CHARLESTON, W.Va. (WSAZ) -- Take a look at the Charleston city code and the maximum first-time punishment for prostitution is up to $500 in fines and 30 days in jail.
However, look at convictions and you'll likely only see one of those.
"For 25 years he was the municipal judge and he never put anyone in jail for the first offense," said Mayor Danny Jones of a friend.
It's for that reason why Jones is proposing a change to the law for first-time offenses.
"We don't want for there to be jail time in that offense," Jones said.
For the reasoning why, you'll have to go back in time to 1972. That's when the U.S. Supreme Court ruled in Argersinger v. Hamlin that anyone facing jail time must have the option to a public defender. That attorney bill gets paid from taxpayer dollars.
In addition, that possibility for jail time also incurs the option for a jury trial.

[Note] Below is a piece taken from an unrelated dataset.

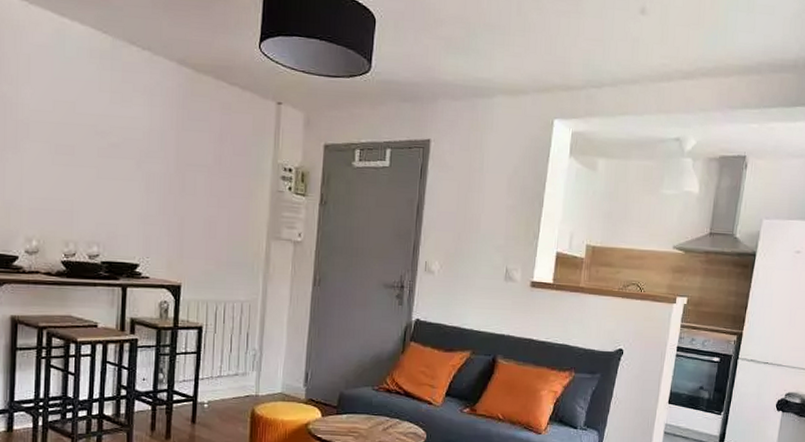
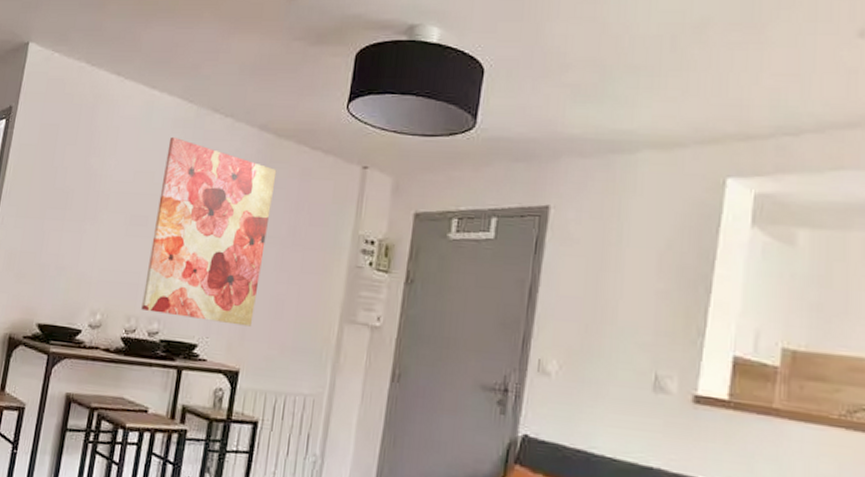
wall art: none [79,67,199,246] -> present [141,136,277,327]

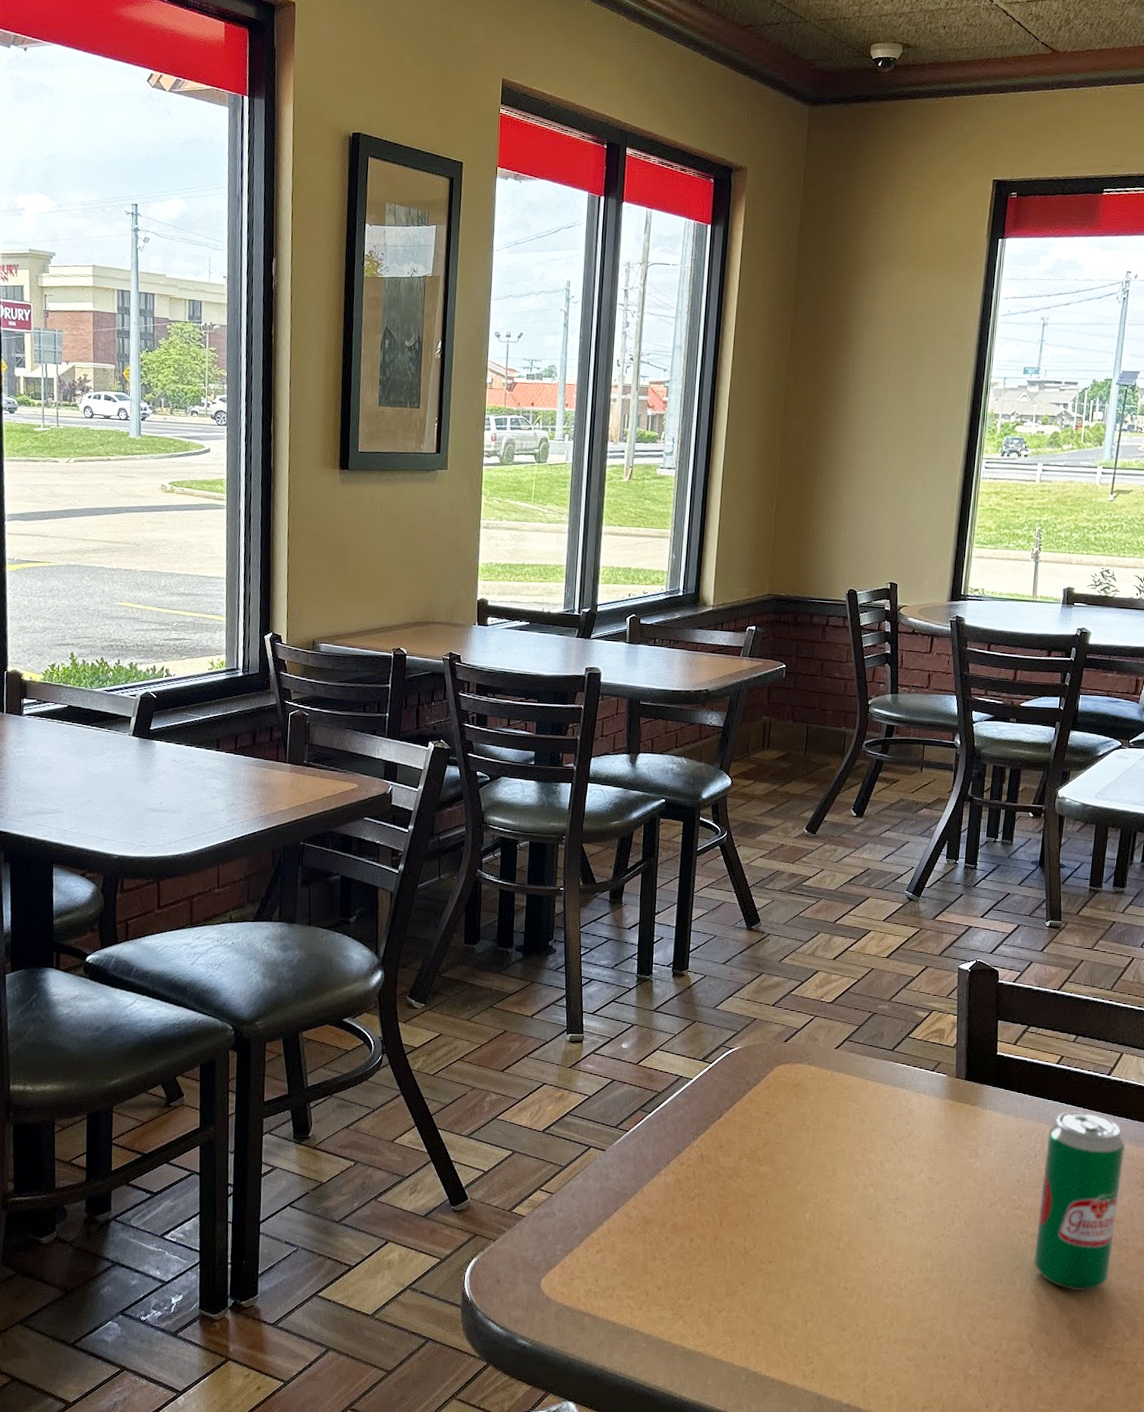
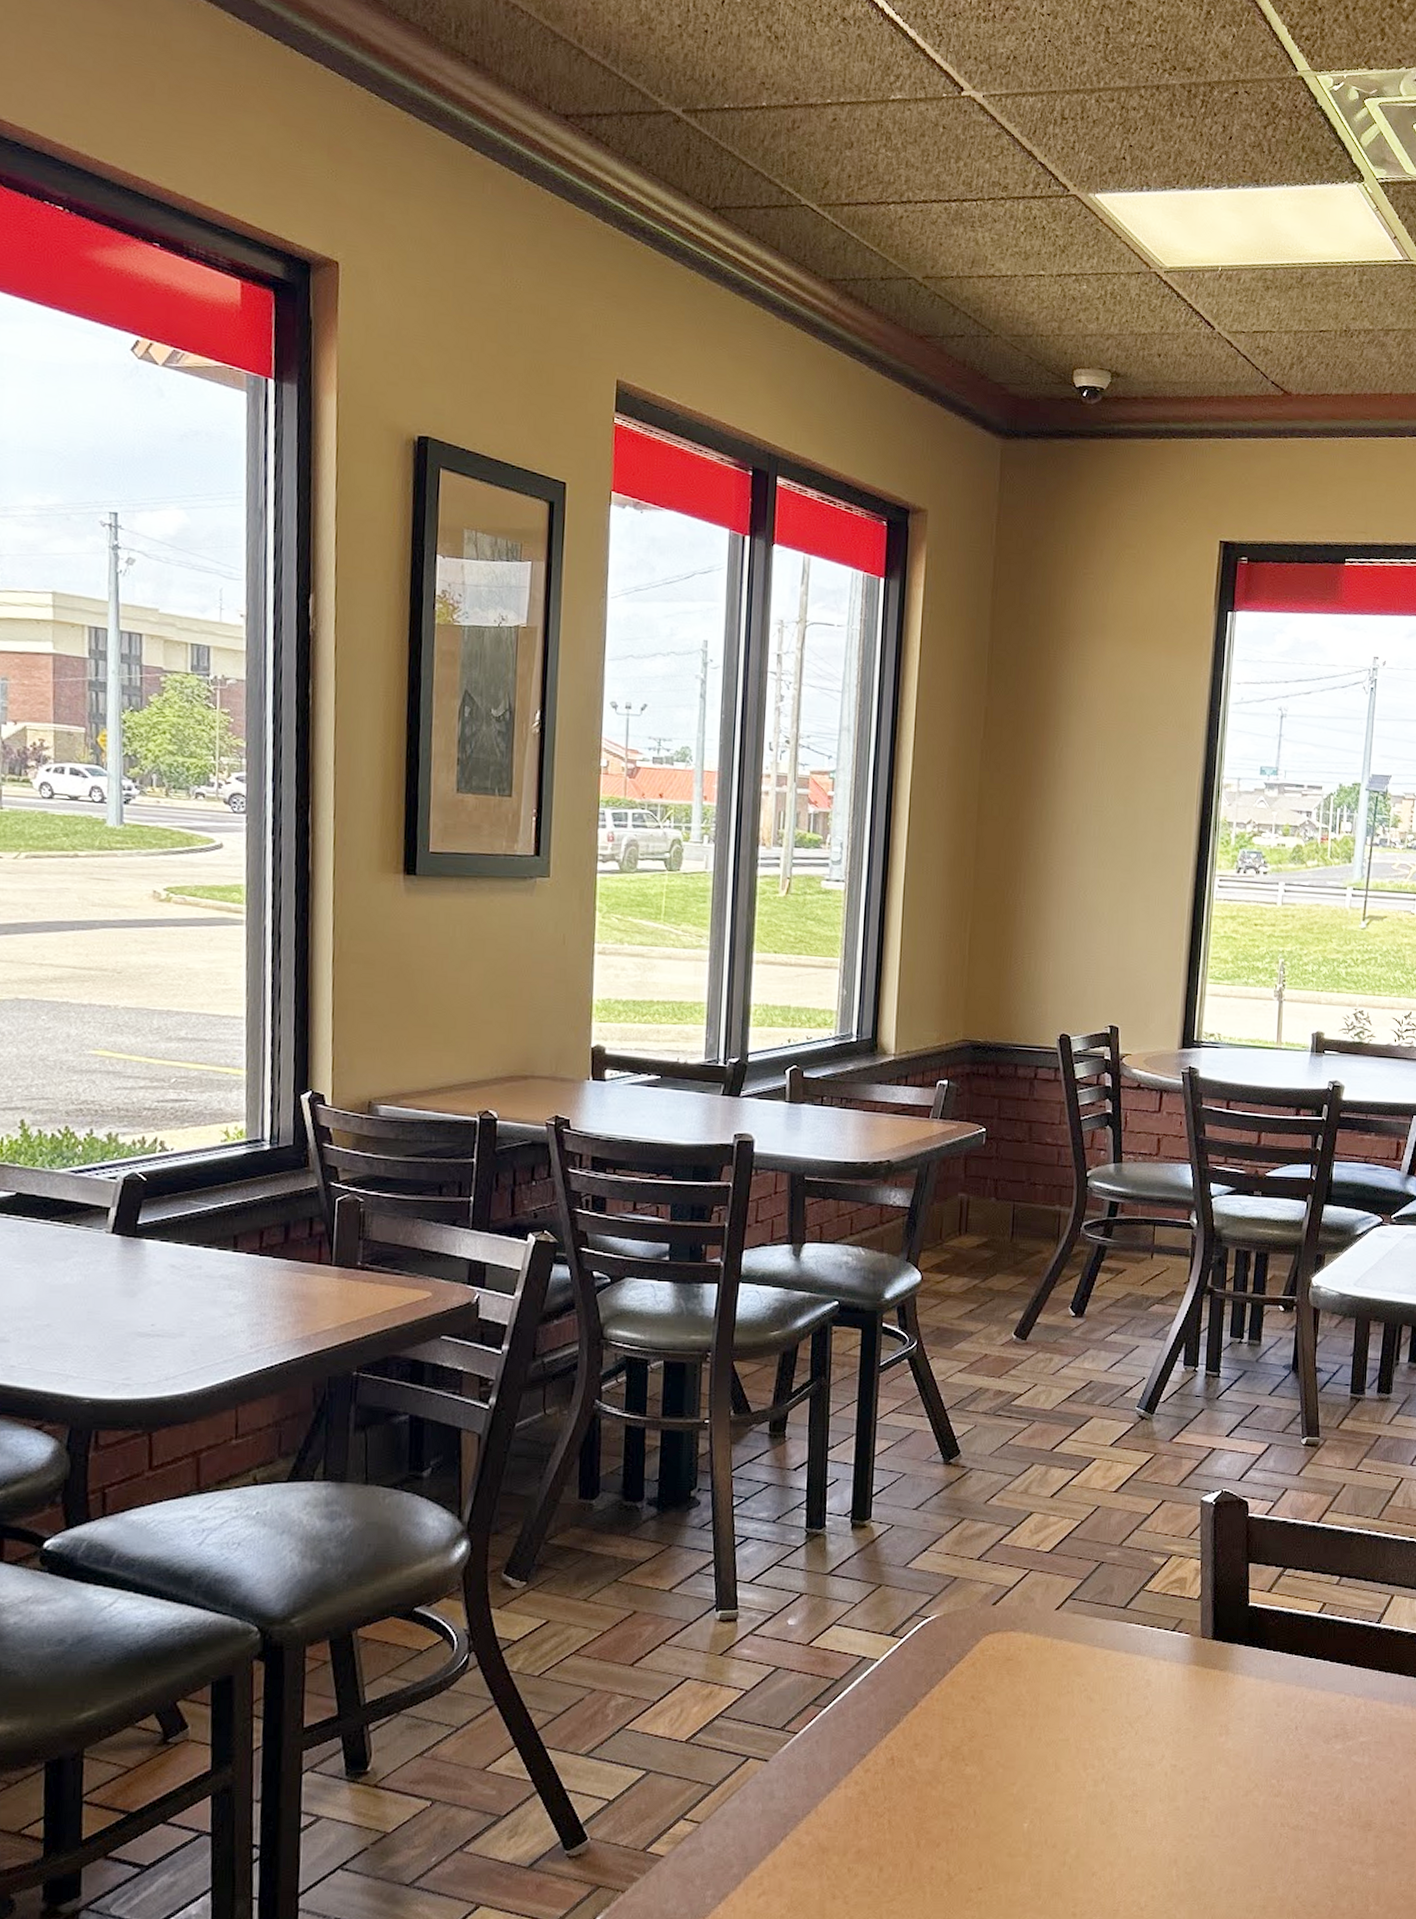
soda can: present [1033,1111,1125,1291] -> none [1297,1670,1399,1893]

According to Jones, wiping out the time behind bars would expedite the entire process.
However, he says the reasoning stems deeper than just a few bucks.
"Jail doesn't really do much for them except keep them off the streets for the number of days they're in jail," Jones said of first-offenders.
Jones says second and third-time violators are the real stem of the prostitution problem, and they will still be punished to the full extent of the law.
The issue was tabled at Monday night's city council meeting. It will be brought back up at a later date.